The Amazon: What Are We To Do?
Do you watch Hasan Minhaj’s Patriot Act on Netflix? If you don’t, you really ought to. Hasan’s approach to current affairs around the globe, albeit mostly in perspective of the United States of America, is charming, funny, articulate, and surprisingly poignant. Perhaps more so for me, seeing as I’d get his Desi references more than most, but still, he does painfully well in shedding light upon some issues that the media, and us, let slide through right under our noses.
In May earlier this year, one Patriot Act’s episode chose to talk about what was going down in Brazil (turns out… quite a lot!), aptly naming the episode Brazil, Corruption, and the Rainforest. You realise where I’m going with this, don’t you?
“The lungs of the Earth are in flames,” said Leonardo DiCaprio. “The Amazon Rainforest produces more than 20% of the world’s oxygen,” tweeted Cristiano Ronaldo. “The Amazon rain forest — the lungs which produce 20% of our planet’s oxygen — is on fire,” tweeted Emanuel Macron. Strangely, though almost unsurprisingly, the photos these celebrities shared, and we re-shared, are misleading, as it was explained in the New York Times.
That’s not to say that the Amazon isn’t being deforested and ravaged, though, but it’s to be said that deforestation isn’t new or limited to just the Amazon or one nation. CNN will tell you that cleared land is needed to expand agriculture and other activities, such as cattle ranching, soy production, and logging – all especially happening in Brazil. Those activities are responsible for 80% to 90% of the loss of tropical forests around the world.
In Brazil, though, as I have learnt through Patriot Act, the deforestation comes from very sinister and malicious motives.
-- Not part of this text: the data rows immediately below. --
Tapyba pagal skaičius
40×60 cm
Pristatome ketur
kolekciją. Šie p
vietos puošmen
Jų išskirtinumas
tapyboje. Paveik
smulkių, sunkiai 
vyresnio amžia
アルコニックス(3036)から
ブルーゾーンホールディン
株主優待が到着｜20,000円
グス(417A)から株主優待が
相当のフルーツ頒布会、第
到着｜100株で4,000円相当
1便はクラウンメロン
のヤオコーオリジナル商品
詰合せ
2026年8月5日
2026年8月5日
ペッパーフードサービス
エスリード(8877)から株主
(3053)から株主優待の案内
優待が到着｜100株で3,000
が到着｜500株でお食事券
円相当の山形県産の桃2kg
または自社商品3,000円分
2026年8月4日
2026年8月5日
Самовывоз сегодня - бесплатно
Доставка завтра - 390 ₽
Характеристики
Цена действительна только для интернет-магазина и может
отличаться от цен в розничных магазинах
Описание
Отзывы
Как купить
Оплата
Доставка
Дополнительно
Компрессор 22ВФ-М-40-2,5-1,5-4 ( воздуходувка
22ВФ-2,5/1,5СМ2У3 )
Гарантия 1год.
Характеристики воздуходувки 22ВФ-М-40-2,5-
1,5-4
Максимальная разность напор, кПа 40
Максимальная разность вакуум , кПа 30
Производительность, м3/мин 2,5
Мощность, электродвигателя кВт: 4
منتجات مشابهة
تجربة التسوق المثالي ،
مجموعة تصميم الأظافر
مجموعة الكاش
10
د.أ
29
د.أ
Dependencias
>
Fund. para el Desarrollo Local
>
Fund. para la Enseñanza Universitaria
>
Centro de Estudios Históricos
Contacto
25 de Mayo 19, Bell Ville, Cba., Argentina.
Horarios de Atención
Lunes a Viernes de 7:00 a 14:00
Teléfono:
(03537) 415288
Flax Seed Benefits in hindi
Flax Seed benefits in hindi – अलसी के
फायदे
Brazil’s notoriously corrupt political class has made large-scale deforestation possible. Heard of JBS? They’re the largest meat producers in the world, and of course they’ve got close ties with Brazil President, Jair Bolsonaro, and his cabinet. By close ties, we obviously mean bribes – in the millions, possibly billions – to burn the Amazon for cattle ranching possibilities.
There are endless videos of Bolsonaro spewing some form of vile shit or another, but there are two that really sank my heart, one more than the one before. First, he announces, with determination and fervour that “there is not going to be one centimetre of land demarcated for indigenous reservations.” When probed about it 18 months later on Brazilian TV, he admitted to a mistake, and corrected himself like in the shot below.
You can almost taste the rancid stench of self-importance around his posture, and he’s one white cat on his lap away from being a Bond villain.
Therein lies the problem – one that’s prompted me to write this piece at all. I’m livid. With every tweet and Instagram post I’m forced to scroll past with a heavy heart, I get more incandescent with rage. Lungs of the earth, they tell us. 20% of the world’s oxygen, they preach. Home to more than a million Indigenous people, we learn. And now it’s all on fire. Deliberately, purposely, with greed, and with hate.
That’s where, for me anyway, the argument of Notre Dame’s and Amazon’s fire falls short. One was a nature’s tragedy, the other’s a pre-meditated nature’s tragedy. All the calls for the same billionaires showing up with their donations – what good would they even do? Money never fought evil, money fuels evil!
So I ask you, the reader, what do we do? Sign a petition? Make a well-meaning donation?
Boycott meat? That’s what I’m doing, but considering how we import our meat from plenty of sources other than Brazil, I’m not even sure what good that does.
Empathetic social posts encourage me that one individual boycotting meat alone saves about 3000 trees a year, so that’s a chance I’ll take. What chance would you take, for I’m all ears.